> What is expected
Return every line of the entries below unchanged.

> Stored data
####

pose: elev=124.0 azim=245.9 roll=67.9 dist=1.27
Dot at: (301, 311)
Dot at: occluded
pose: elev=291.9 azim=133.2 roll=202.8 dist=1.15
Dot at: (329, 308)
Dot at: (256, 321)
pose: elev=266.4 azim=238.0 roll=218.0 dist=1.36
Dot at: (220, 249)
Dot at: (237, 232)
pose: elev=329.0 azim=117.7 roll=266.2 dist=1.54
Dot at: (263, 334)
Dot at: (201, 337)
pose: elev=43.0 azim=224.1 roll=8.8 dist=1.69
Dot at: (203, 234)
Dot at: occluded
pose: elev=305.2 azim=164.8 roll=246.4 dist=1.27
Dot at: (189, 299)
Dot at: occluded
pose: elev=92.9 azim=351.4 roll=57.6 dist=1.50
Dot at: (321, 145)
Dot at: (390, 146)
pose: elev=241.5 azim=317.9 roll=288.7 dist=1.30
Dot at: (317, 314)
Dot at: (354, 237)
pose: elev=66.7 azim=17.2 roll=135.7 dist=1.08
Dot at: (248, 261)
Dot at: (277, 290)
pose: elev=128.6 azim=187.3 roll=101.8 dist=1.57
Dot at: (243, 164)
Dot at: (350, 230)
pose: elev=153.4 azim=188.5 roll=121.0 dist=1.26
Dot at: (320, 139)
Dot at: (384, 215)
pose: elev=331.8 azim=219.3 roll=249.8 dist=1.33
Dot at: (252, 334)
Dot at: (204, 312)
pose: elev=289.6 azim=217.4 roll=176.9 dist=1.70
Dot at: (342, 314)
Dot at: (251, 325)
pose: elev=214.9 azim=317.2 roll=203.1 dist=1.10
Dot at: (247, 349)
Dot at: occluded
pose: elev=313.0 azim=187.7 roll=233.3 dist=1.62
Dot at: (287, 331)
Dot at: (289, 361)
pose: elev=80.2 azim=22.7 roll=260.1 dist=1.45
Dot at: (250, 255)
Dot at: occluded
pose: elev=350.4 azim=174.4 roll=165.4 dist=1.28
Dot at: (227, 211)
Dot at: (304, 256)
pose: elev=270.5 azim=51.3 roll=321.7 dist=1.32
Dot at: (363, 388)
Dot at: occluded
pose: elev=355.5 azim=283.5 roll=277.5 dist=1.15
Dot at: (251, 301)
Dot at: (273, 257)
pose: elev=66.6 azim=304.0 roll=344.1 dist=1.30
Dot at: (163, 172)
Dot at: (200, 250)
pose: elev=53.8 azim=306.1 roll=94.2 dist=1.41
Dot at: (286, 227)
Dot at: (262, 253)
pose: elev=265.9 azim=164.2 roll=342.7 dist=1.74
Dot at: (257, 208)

####

> Task solution
pose: elev=124.0 azim=245.9 roll=67.9 dist=1.27
Dot at: (301, 311)
Dot at: occluded
pose: elev=291.9 azim=133.2 roll=202.8 dist=1.15
Dot at: (329, 308)
Dot at: (256, 321)
pose: elev=266.4 azim=238.0 roll=218.0 dist=1.36
Dot at: (220, 249)
Dot at: (237, 232)
pose: elev=329.0 azim=117.7 roll=266.2 dist=1.54
Dot at: (263, 334)
Dot at: (201, 337)
pose: elev=43.0 azim=224.1 roll=8.8 dist=1.69
Dot at: (203, 234)
Dot at: occluded
pose: elev=305.2 azim=164.8 roll=246.4 dist=1.27
Dot at: (189, 299)
Dot at: occluded
pose: elev=92.9 azim=351.4 roll=57.6 dist=1.50
Dot at: (321, 145)
Dot at: (390, 146)
pose: elev=241.5 azim=317.9 roll=288.7 dist=1.30
Dot at: (317, 314)
Dot at: (354, 237)
pose: elev=66.7 azim=17.2 roll=135.7 dist=1.08
Dot at: (248, 261)
Dot at: (277, 290)
pose: elev=128.6 azim=187.3 roll=101.8 dist=1.57
Dot at: (243, 164)
Dot at: (350, 230)
pose: elev=153.4 azim=188.5 roll=121.0 dist=1.26
Dot at: (320, 139)
Dot at: (384, 215)
pose: elev=331.8 azim=219.3 roll=249.8 dist=1.33
Dot at: (252, 334)
Dot at: (204, 312)
pose: elev=289.6 azim=217.4 roll=176.9 dist=1.70
Dot at: (342, 314)
Dot at: (251, 325)
pose: elev=214.9 azim=317.2 roll=203.1 dist=1.10
Dot at: (247, 349)
Dot at: occluded
pose: elev=313.0 azim=187.7 roll=233.3 dist=1.62
Dot at: (287, 331)
Dot at: (289, 361)
pose: elev=80.2 azim=22.7 roll=260.1 dist=1.45
Dot at: (250, 255)
Dot at: occluded
pose: elev=350.4 azim=174.4 roll=165.4 dist=1.28
Dot at: (227, 211)
Dot at: (304, 256)
pose: elev=270.5 azim=51.3 roll=321.7 dist=1.32
Dot at: (363, 388)
Dot at: occluded
pose: elev=355.5 azim=283.5 roll=277.5 dist=1.15
Dot at: (251, 301)
Dot at: (273, 257)
pose: elev=66.6 azim=304.0 roll=344.1 dist=1.30
Dot at: (163, 172)
Dot at: (200, 250)
pose: elev=53.8 azim=306.1 roll=94.2 dist=1.41
Dot at: (286, 227)
Dot at: (262, 253)
pose: elev=265.9 azim=164.2 roll=342.7 dist=1.74
Dot at: (257, 208)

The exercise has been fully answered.